Traditional grain companies known as the ABCDs--Archer Daniels Midland, Bunge, Cargill and Louis Dreyfus--still face an increased threat, however, as the deal marries Marubeni’s powerful global trading desk with a new ability to source corn and soybeans from the Midwest, where the heart of Gavilon’s storage network lies.

In the United States, the Japanese trading house had formerly focused on shipping wheat out of a Portland, Oregon, export elevator owned by subsidiary Columbia Grain.

Marubeni and Gavilon exported a combined 9.4 million metric tons (10.362 million tons) of corn, soybeans and wheat in 2011, of which only about 1.2 million metric tons was from Gavilon, according to Bill of Lading data aggregated by from PIERS. By comparison, ADM exported 13.2 million metric tons and Cargill exported some 15 million metric tons, according to a Reuters analysis of the data.

    “You’ve got a company, Marubeni, that’s got excellent access into the Asian demand side, including China, and you’ve got the origination capacity of Gavilon,” said Gary Blumenthal, president and CEO of World Perspectives Inc. “You put the two together and it makes the system work more efficiently.”

    Gavilon has previously exported grain by loading it at elevators owned by other companies like ADM and Cargill, depending on who offered the best pricing, traders said.

    U.S. cash grain traders said they did not expect the sale to affect their operations much as the market will dictate whether Marubeni sells grain from its newly acquired elevators on the open market or exports the grain itself.

    Still, the ability to promise and deliver vast quantities of grain in a single deal will be a selling point for China, which tends to book massive purchases when prices are favorable.

    “The focus of all firms today is: how do we maintain our supplies in a potential supply-shortage world?” said Ray Goldberg, Harvard Business School professor emeritus of agriculture and business.

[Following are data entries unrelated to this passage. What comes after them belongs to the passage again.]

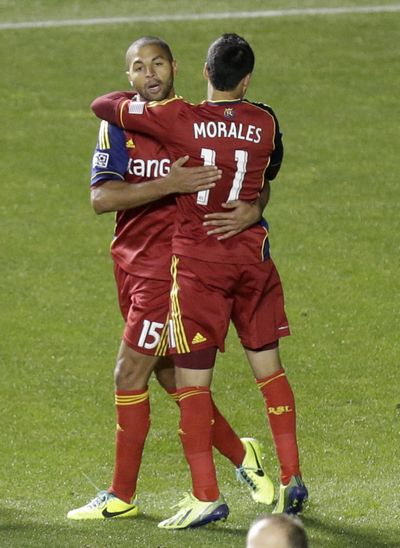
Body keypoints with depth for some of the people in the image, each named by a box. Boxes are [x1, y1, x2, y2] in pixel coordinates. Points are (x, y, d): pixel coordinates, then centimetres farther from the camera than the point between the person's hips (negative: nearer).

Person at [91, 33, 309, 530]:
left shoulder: (178, 119, -12)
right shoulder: (265, 123, -1)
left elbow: (103, 106, -3)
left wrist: (140, 97, 16)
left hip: (197, 260, -4)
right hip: (252, 255, 4)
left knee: (192, 379, 0)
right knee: (268, 366, 14)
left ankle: (206, 494, -3)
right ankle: (291, 476, 13)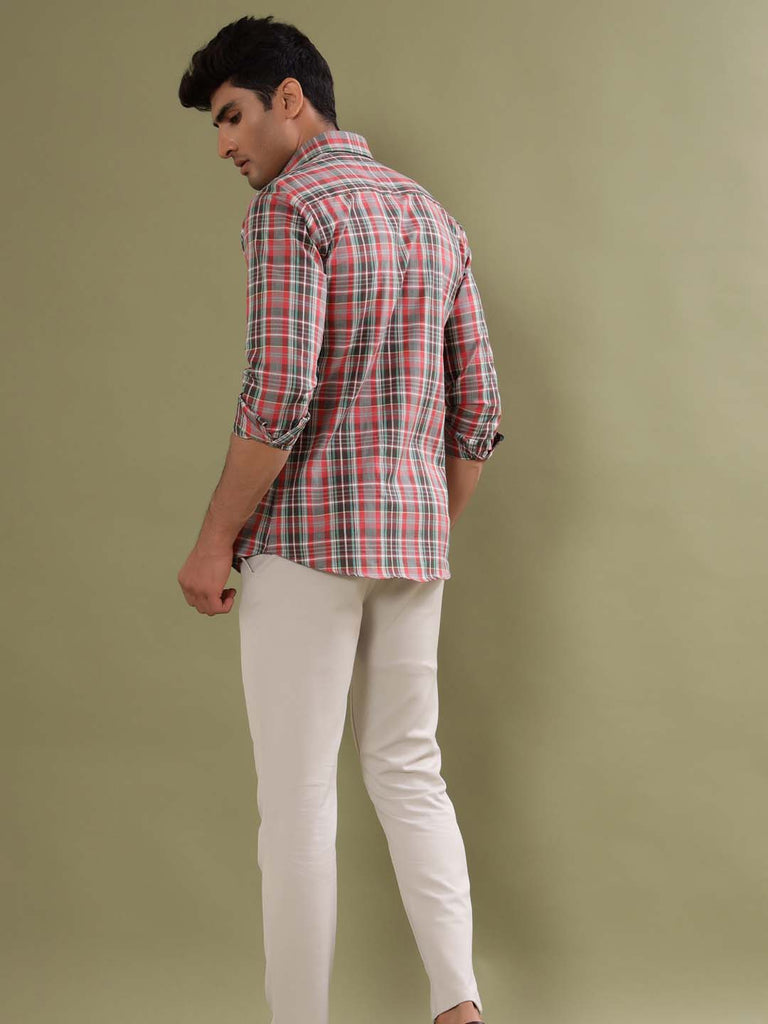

    Gavilon and ADM declined to comment. Cargill and Bunge did not respond to a request for comment.


    Marubeni remains a few pieces short of the status of an ADM or a Cargill, two companies that own assets throughout the grain supply chain, from storage to shipping to processing.

    Aside from a seasonal export terminal on the Great Lakes and a joint venture share of an export terminal in Washington, Gavilon’s assets are primarily domestic market assets so Marubeni will still need to rely on making “paper” trades and rely on other grain companies to load ocean-going vessels.

    Gavilon struck a deal with ADM and a unit of Japanese trader Mitsubishi Corp in 1998 to form Kalama Export Company, a grain handling facility in Washington state.

    “They all want multiple locations, multiple sources of supply so that they have the ability to adjust to the supply requirements of their customers,” Goldberg said.